**PAGE EXCERPT**
──────────
In the first decade of the twenty-first century, controversies over whether to continue rapid real-estate development, so-called "vacation rentals" in which homeowners rent their homes to visitors, and the Super Ferry preoccupied local residents. In 2009, the county approved a 1,000 unit development in South Maui in the teeth of the financial crisis. Vacation rentals are now strictly limited, with greater enforcement than previously. The Super Ferry, which offered transport between Maui and Oahu is now defunct, killed by a court decision that required environmental studies from which Governor Linda Lingle had exempted the operator.

Economy

Fleming Beach

The two major industries on Maui are agriculture and tourism. However, government research groups and high technology companies have discovered that Maui has a business environment favorable for growth in those sectors. Agriculture value-added enterprises are growing rapidly.
──────────
**EXTRACTED ENTRIES**
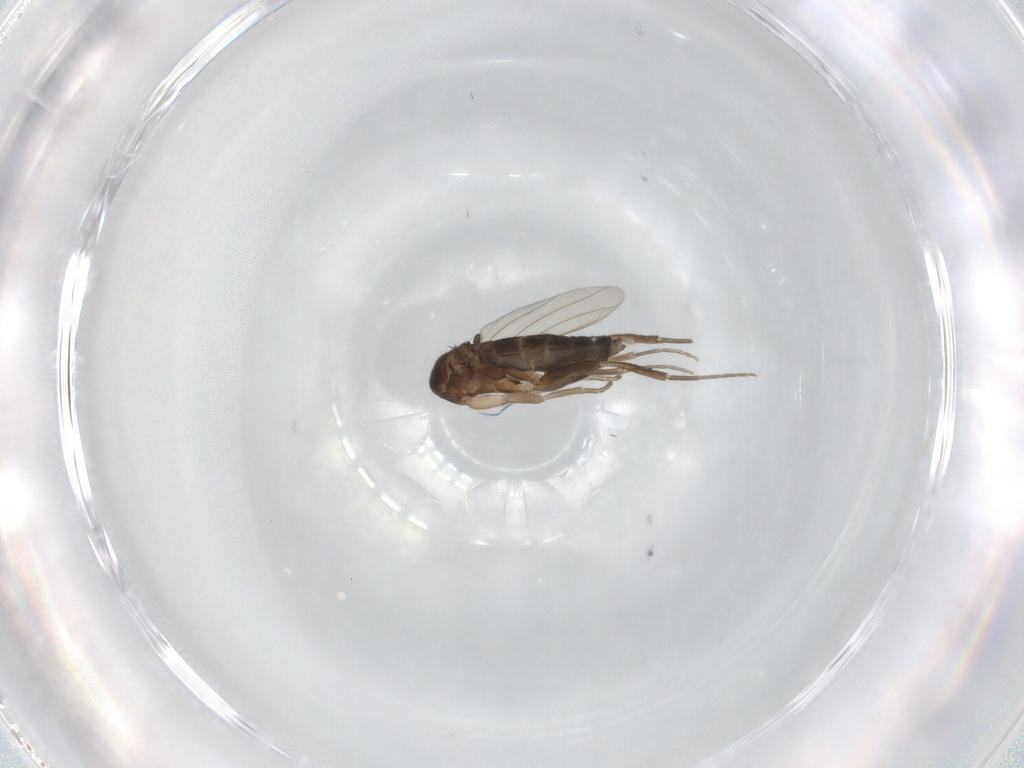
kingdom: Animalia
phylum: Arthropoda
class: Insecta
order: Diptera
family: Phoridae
──────────
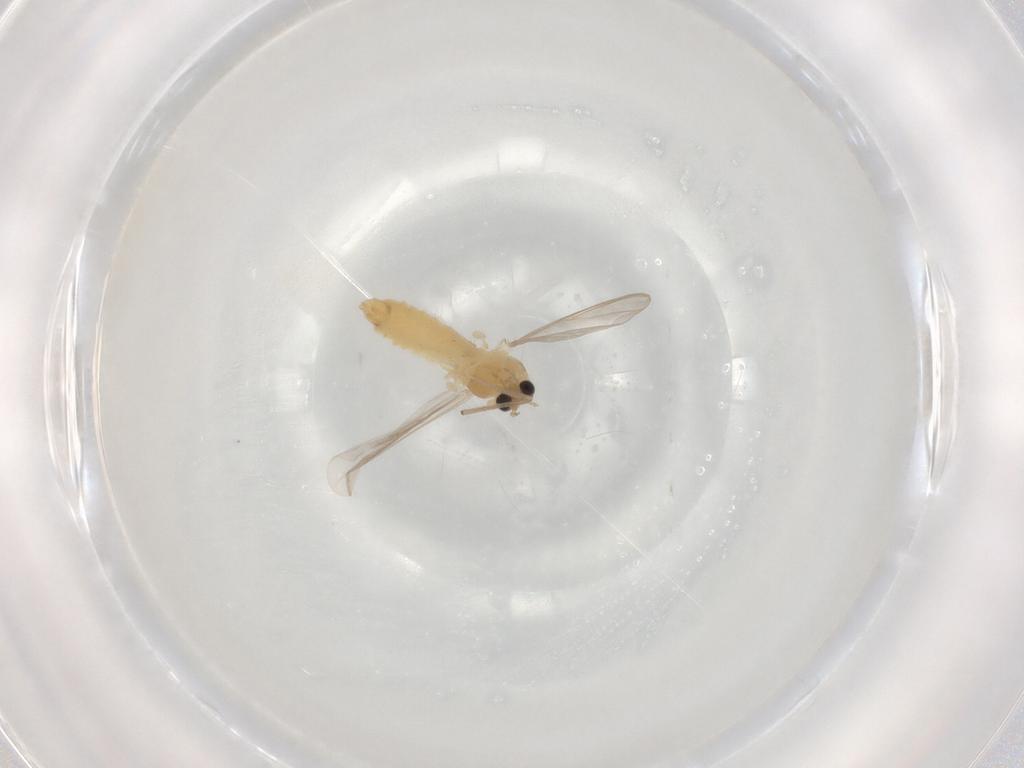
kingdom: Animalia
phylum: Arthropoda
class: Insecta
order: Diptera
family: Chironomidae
──────────
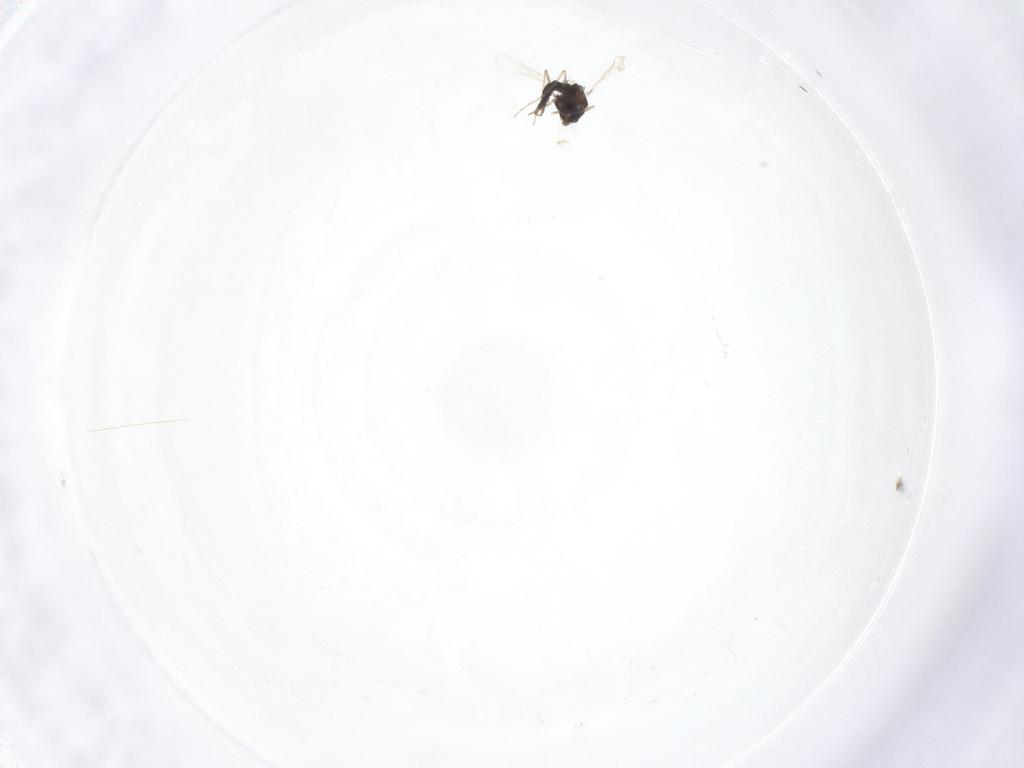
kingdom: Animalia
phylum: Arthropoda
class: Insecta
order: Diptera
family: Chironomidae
──────────
**REQUIRED ACTIONS**
a: Retype the stretch of the Maui excerpt from "The two major" through "are growing rapidly.".
b: According to the Maui excerpt, which controversies preoccupied local residents in the first decade of the twenty-first century? List each one.

**SOLUTIONS TO THE TASKS**
a:
The two major industries on Maui are agriculture and tourism. However, government research groups and high technology companies have discovered that Maui has a business environment favorable for growth in those sectors. Agriculture value-added enterprises are growing rapidly.

b:
- Whether to continue rapid real-estate development
- So-called "vacation rentals," in which homeowners rent their homes to visitors
- The Super Ferry